香川県立高松北高校フェンシング部で体罰問題、県教委が文書訓告処分を下す
香川県立高松北高校(高松市)のフェンシング部顧問を務める男性教諭(39歳)が、昨年7月に部員の男子生徒に対して平手打ちの体罰を行った問題で、新たな事実が明らかになった。同教諭は他にも複数の部員に対して、不必要な回数の基礎練習を強要していたことが、学校関係者や保護者への取材によって判明した。学校側はこの指導を「不適切な指導」と認め、香川県教育委員会も調査を進めた結果、今年3月30日付で男性教諭に対して文書訓告処分を下した。
合宿中の過酷な練習指示が明らかに
同校や複数の保護者によると、男性教諭は2024年8月、高松市内で行われた合宿中に、昼食の弁当の数が合わなかったことを理由として、片足を大きく前へ踏み出し、前に突く基本動作である「ファント」を1000回行うよう指示した。この指示は、高松北高校と県立高松北中学校(高松市)のフェンシング部員3人に対して出され、3人は約1時間で300回ほどを強いられたという。そのうちの1人は、昨年7月に体罰を受けた生徒であった。
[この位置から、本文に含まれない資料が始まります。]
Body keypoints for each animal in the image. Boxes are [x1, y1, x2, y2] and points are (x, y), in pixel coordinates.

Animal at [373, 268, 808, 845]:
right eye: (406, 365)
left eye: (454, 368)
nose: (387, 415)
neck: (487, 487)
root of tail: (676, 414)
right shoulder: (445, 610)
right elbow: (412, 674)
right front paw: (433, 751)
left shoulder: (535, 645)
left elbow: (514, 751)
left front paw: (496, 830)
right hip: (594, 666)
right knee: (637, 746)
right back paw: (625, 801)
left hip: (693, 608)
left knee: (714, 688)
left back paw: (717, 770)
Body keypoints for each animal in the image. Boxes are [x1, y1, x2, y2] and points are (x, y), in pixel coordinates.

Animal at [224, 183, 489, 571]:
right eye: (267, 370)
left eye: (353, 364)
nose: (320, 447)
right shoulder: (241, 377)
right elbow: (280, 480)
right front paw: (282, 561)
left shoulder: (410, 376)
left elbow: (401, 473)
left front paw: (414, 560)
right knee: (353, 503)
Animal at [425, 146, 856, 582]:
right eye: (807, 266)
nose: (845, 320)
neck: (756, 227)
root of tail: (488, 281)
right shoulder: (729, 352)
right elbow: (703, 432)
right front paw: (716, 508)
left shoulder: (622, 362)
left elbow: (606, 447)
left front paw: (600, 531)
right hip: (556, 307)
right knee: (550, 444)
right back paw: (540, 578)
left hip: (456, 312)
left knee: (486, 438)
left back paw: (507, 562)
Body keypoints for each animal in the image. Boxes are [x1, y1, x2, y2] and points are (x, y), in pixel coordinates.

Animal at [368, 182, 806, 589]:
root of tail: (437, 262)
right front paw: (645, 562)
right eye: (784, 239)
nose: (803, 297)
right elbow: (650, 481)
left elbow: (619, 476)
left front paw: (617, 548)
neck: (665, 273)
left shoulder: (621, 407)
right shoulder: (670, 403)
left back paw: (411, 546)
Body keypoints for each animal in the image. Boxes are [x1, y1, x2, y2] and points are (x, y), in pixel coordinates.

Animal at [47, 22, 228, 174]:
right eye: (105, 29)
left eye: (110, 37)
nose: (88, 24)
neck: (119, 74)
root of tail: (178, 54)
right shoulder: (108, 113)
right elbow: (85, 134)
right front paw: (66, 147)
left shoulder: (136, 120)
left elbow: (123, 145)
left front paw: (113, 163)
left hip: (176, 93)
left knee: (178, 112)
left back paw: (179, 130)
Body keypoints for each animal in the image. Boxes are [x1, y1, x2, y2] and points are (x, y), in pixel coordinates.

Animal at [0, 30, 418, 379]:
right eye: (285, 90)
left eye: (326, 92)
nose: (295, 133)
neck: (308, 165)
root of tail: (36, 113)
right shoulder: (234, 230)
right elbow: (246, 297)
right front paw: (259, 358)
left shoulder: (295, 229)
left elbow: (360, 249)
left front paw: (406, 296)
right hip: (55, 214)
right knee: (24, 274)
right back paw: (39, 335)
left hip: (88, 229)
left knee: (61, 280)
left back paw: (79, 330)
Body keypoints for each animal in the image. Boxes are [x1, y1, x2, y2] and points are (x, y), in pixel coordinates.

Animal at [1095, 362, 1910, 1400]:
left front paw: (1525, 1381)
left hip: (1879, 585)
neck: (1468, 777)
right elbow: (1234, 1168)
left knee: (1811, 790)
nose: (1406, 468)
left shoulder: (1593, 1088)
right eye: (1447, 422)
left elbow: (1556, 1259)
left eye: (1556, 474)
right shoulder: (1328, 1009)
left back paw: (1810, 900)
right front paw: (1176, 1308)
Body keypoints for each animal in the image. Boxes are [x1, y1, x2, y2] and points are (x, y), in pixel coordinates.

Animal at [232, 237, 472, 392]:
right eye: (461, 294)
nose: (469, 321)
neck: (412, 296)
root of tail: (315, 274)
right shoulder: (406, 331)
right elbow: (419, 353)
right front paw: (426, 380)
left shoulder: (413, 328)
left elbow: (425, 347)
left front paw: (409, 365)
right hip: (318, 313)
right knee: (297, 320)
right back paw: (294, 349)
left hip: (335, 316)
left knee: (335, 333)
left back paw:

当時は、直後の大会に向けて調整を行う重要な時期だった。香川県内でフェンシングを指導する関係者は、「多数回のファントは足腰への負担が大きく、故障のリスクを高める。大会前のこのような指示は明らかに不適切だ」と指摘している。
保護者の訴えと学校側の対応
高松北高校・中学校は中高一貫校であり、いずれもフェンシング部が設置されており、男性教諭が長年にわたり指導を担当してきた。体罰が部内で問題となった後の昨年11月、保護者3人が学校側に対して、ファントの強要について訴え出た。
学校側は男性教諭から事情を聞き取るなどして調査を実施し、同月に非公開で開催された保護者説明会において、当時の校長が「ただ単にペナルティーというレベルではなく、体罰と捉えられる部分が十分ある」と述べ、不適切な指導であったことを認めた。
県教委の調査と処分の決定
香川県教育委員会は今年1月、読売新聞の取材を通じてこの問題を把握し、男性教諭のこれまでの指導について詳細な調査を開始した。その結果、昨年9月に平手打ちの体罰に対して下された口頭の厳重注意処分とは別に、新たに同処分より重い文書訓告処分を決定した。男性教諭は聞き取り調査に対し、事実関係を認めたという。
この処分は、教育現場における体罰や不適切な指導に対する厳格な対応を示すものとして、地域社会や保護者から注目を集めている。県教委は今後も、生徒の安全と健全な成長を最優先に、指導体制の改善を進めていく方針だ。